Saturday, February 6, 2010

Containers that I love

Here is a list of the containers that I like a lot:
Oatmeal boxes:  They're round and they're boxes!  That's reason enough.

Clear plastic clamshell containers - the ones that produce comes in.  I recycle them.  But as I put them in the recycling bin, I can't help wondering what kinds of stuff I could store in them.  The possibilities are endless.

Really big coffee cans, or plastic jugs:  These are great for collecting compost, or storing batteries in before recycling or holding buttons and beads.  And they're big and they're round, too.  I like the ones that have handles molded into the plastic.  How convenient, if unnecessary.  How many of us are going to tote around a 3 pound container of coffee?

Shoe boxes:  Oh how I love shoe boxes! Shoe boxes are a whole world of organizational potential in themselves.  I can store photos in them.  I could make dioramas out of them, except I have no need to make dioramas.  I can organize small office supplies in them and all those little things that collect in my junk drawer.
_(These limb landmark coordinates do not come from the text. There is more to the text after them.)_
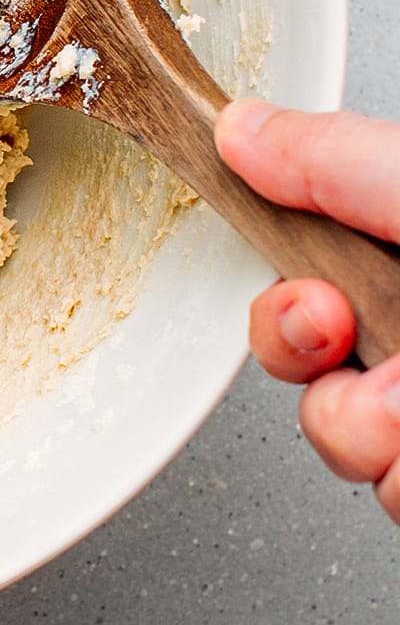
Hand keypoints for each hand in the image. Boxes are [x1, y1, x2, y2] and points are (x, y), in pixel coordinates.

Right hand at [215, 99, 399, 518]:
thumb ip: (336, 158)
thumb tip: (239, 128)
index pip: (306, 265)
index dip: (290, 294)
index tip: (310, 298)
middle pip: (304, 356)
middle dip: (311, 360)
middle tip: (350, 339)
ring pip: (341, 440)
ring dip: (367, 432)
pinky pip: (388, 495)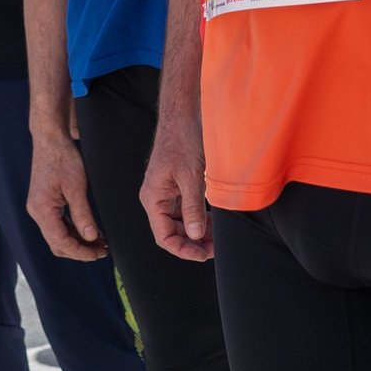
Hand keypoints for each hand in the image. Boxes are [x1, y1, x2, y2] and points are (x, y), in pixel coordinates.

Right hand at [27, 127, 103, 259]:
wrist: (51, 139)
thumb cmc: (63, 158)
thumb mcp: (77, 187)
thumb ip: (83, 214)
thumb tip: (90, 238)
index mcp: (42, 209)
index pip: (61, 242)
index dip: (81, 252)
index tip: (99, 253)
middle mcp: (36, 211)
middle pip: (57, 243)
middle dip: (80, 250)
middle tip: (102, 250)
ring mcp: (38, 207)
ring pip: (57, 236)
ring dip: (77, 241)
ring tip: (99, 242)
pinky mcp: (44, 203)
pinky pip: (57, 225)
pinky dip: (72, 231)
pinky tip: (88, 230)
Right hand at [140, 98, 211, 262]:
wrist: (184, 116)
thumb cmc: (183, 141)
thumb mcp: (191, 176)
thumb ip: (193, 207)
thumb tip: (194, 236)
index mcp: (153, 198)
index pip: (164, 236)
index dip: (183, 250)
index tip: (204, 255)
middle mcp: (157, 199)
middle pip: (172, 233)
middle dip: (193, 244)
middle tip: (216, 249)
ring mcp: (167, 193)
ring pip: (180, 224)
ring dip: (197, 233)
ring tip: (217, 238)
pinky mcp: (177, 187)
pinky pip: (186, 211)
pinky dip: (200, 220)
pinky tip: (214, 222)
They make great valentine mailboxes for kids.  Or underbed treasure storage; or stackable craft supply storage because they are flat.  And they have lids that detach so anyone can open and close them easily, unlike other boxes that need the lids tucked in, in that special over-under way, to keep them closed.

Copier paper boxes:  They are like really big shoe boxes and they are great for storing fabrics and yarn and old magazines and holiday decorations and they stack too!!!  (Sigh!)  I wish I had one right now....
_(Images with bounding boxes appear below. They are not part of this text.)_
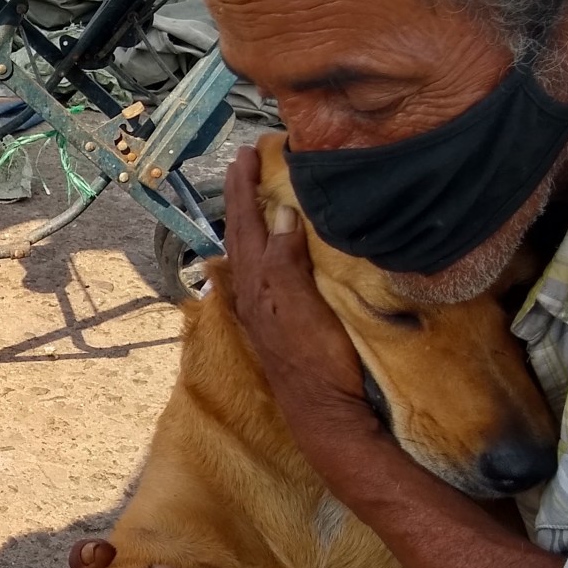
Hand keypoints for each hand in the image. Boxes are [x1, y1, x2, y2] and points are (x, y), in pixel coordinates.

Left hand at [223, 146, 383, 479]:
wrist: (326, 414)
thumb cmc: (317, 362)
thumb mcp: (301, 308)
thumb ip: (285, 262)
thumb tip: (278, 214)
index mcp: (255, 285)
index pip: (245, 224)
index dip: (245, 188)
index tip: (247, 153)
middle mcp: (252, 294)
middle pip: (241, 234)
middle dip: (242, 197)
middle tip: (247, 162)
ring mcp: (263, 309)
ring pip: (250, 251)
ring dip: (251, 219)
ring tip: (257, 192)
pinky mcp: (278, 321)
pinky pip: (264, 269)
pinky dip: (265, 245)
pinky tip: (271, 246)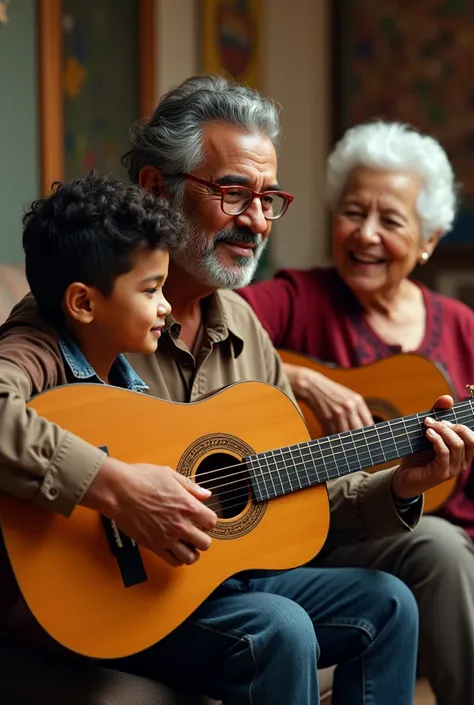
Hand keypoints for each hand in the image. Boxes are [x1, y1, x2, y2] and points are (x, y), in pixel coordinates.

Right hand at [82, 458, 217, 566]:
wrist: (118, 490)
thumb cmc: (141, 479)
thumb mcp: (170, 475)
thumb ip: (191, 486)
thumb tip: (205, 494)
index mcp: (187, 505)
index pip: (211, 522)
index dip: (208, 520)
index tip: (202, 518)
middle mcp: (179, 524)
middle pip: (205, 544)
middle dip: (203, 537)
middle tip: (196, 532)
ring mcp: (166, 537)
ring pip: (190, 557)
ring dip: (192, 551)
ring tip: (187, 543)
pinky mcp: (153, 545)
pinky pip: (173, 561)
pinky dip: (178, 558)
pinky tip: (174, 548)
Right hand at [283, 363, 372, 433]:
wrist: (313, 386)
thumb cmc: (332, 393)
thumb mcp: (349, 397)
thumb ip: (358, 411)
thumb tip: (366, 429)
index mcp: (357, 401)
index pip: (368, 423)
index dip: (369, 433)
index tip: (367, 439)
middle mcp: (349, 407)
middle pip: (358, 430)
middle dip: (358, 438)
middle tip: (357, 444)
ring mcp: (337, 413)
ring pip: (346, 434)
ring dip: (345, 439)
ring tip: (345, 442)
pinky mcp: (326, 419)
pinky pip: (333, 434)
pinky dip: (334, 436)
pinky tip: (333, 435)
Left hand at [392, 395, 473, 498]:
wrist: (404, 474)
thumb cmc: (418, 453)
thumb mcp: (429, 431)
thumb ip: (438, 414)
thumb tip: (448, 398)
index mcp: (464, 451)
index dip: (464, 423)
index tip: (444, 417)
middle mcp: (463, 460)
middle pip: (470, 439)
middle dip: (453, 426)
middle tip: (435, 421)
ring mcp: (454, 468)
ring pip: (457, 445)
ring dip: (442, 431)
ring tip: (428, 426)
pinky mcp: (442, 473)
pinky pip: (445, 453)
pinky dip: (436, 440)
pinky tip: (428, 434)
Glass jars:  For specialty cookie mixes, and paper beads, and soup mix, and to store bread crumbs and cornflake crumbs in.  Glass jars are excellent.

I also like pill bottles but I never use them for anything.  Recycling has made the need to find other uses for containers sort of obsolete.

And I hardly ever do any of the organizing that these containers promise that I can.  I wonder if my affection for these containers is just nostalgia.  There was a time when the things I cherished most could fit in several shoe boxes.  Now, I want decorative baskets with matching liners.  Shoe boxes are a whole lot cheaper, though.  And they stack!

Saturday, January 16, 2010

Confessions and Mind Wipes

Confession, they say, is good for the soul.  That's one thing the Catholic Church has gotten right.  There is something cleansing about admitting your sins out loud to another person.  There is something reassuring in knowing that the person who hears you will not repeat the confession, as well.

That said, a mind wipe would be even more comforting.  Here I am, confident in the knowledge that I am a good person, and out of the deepest reaches of my mind I remember THAT .... or that OTHER thing...or even worse the time that I....  AUUGGHHH!!  I apologized!  I made amends.  I promised, honest, never to do it again.  I did my penance.  Why does it come back to haunt me?  And since most sins - at least the ones that matter - have victims, I then worry about them, too.   Did my unkindness cause a permanent scar on someone's psyche? Did I damage someone's faith in themselves, self-esteem, trust in humanity? How could I DO that, or SAY that or ...??

I propose that when someone sins, confesses, does penance and atones,  everyone involved should have their minds wiped of the event.  The sinner should know the importance of never doing that kind of thing again, but, not know why.  The victim might have altered feelings about the sinner but the reason would be hazy.  Yeah.  I'd sleep better not being able to remember some of the stupid things I've done.